NPA declares unilateral ceasefire for relief and rehabilitation efforts

By Martin Montana, Spokesperson
Chadli Molintas Command
NPA Ilocos-Cordillera Region

The Chadli Molintas Command (CMC) of the New People’s Army-Ilocos and Cordillera Region hereby declares a unilateral ceasefire from 15-21 October 2009 to assist in relief, retrieval, and rehabilitation efforts for the victims of the recent disasters caused by Typhoon Pepeng in the region.

During this period, all units under the CMC are ordered to immediately:

  1. Render, to the extent of their capabilities, all possible medical and health services to the victims of Typhoon Pepeng in their respective areas of operations.

  2. Mobilize underground mass organizations, sympathizers, progressive allies, and the rest of the people in their areas of operations who have been spared from the wrath of the recent disaster to generate food and other humanitarian aid for the victims.

  3. Assist in the rehabilitation of homes, farming equipment, and farms of the victims.

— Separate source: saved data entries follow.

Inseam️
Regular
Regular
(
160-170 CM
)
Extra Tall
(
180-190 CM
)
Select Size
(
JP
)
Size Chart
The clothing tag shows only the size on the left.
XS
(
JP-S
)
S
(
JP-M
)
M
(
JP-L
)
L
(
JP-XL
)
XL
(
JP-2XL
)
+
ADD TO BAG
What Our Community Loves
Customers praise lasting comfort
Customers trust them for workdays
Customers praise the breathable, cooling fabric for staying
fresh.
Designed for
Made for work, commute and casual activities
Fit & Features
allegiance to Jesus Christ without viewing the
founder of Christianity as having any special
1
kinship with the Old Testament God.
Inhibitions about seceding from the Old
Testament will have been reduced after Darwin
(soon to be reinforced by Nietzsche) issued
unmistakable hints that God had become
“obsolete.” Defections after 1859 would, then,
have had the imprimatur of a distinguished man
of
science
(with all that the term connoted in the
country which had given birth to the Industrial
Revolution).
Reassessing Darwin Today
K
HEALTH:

  4. Assist in the formation and training of revolutionary people’s emergency brigades as first responders during times of disaster in guerilla zones and other remote parts of the regions.

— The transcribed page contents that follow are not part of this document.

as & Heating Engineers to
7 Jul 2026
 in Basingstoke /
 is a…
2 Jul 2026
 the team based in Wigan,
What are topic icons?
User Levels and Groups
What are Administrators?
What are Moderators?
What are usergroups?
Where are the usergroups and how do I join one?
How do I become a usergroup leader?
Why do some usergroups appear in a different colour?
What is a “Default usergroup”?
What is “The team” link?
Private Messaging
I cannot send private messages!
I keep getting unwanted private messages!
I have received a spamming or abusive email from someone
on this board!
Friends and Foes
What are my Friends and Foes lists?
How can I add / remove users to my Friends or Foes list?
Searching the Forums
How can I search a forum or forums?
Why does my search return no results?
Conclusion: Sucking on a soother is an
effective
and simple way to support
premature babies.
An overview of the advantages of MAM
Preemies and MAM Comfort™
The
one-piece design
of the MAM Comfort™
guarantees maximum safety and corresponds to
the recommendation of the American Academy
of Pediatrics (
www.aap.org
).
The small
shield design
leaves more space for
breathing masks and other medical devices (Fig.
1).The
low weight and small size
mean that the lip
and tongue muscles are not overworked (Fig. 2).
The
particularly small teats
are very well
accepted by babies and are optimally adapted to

  5. Extend environmental awareness education to the masses in their areas of operations.

All units under the CMC are directed to adopt an active defensive posture, to remain vigilant and defend themselves from any military operation that might be launched during this unilateral ceasefire period.

The recent disasters and the marked change in our climate are nature’s vicious payback for the decades of environmental abuse by the local ruling classes and imperialist countries, especially the United States.

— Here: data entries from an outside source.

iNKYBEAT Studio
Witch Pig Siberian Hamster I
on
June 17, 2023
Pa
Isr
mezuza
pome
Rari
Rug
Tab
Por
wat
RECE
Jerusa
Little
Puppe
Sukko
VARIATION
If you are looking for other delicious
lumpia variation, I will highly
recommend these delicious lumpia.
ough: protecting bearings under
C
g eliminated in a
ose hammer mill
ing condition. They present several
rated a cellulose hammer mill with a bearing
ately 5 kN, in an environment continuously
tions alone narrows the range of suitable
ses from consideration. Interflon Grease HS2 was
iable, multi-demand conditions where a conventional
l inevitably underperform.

Warlord politicians continue to wantonly operate large-scale logging concessions in the Sierra Madre and Cordillera mountain ranges. Open pit mining in Sto. Niño, Tublay and Itogon in Benguet, have stripped the soil of supportive vegetation. Large-scale block mining methods used by the Benguet Corporation in Itogon and still in use by the Lepanto Consolidated Mining Company in Mankayan, Benguet have undermined the foundations of entire settlements and communities.

Huge dams were built across major Cordillera rivers to generate power for the mines and other industrial enterprises. These dams have contributed to the recent flooding that wrought havoc on the lives and properties of people in the lowlands. On a larger scale, carbon emmissions by industrialized countries, foremost of them the United States, have greatly contributed to global warming and climate change.

It is the poor and the powerless who suffer the most during disasters. They now crowd ill-prepared evacuation centers, their meager sources of livelihood and homes and loved ones gone in a horrible instant.

And how fare those whose greed have caused all these to happen? This disaster, as those in the past, is just a bump on the road for them. They continue to live their lives seemingly impervious to nature’s wrath.

We commend the efforts of all people engaged in relief, rescue, and rehabilitation efforts. On the other hand, we have only the harshest condemnation for those whose job has been to see to it that disasters such as these would not happen. Gloria Arroyo and her cabinet have been flitting from one disaster site to another, supposedly to emphatize with the people, but mostly for a media blitz to show them in positive light.

Arroyo is a staunch advocate for large-scale mining and other environmentally destructive enterprises. Under her administration, the DENR and other such agencies tasked with protecting the environment have approved and pushed the operations of large-scale mining and logging companies.

Let us not forget that even Malacañang mouthpieces admitted in the past few months that part of the funds spent on Arroyo’s frequent and lavish foreign trips have been accessed from the president’s calamity fund. The unconscionable amount they spent to stuff themselves with fine food and wine in classy foreign restaurants would have been better spent on basic equipment that would have helped mitigate the effects of the recent disaster.

There is glaring need to serve justice on those whose greed, ineptitude, and insensitivity have led to the terrible loss of lives, property, and sources of livelihood. They must be made to answer for their crimes against this generation and the next.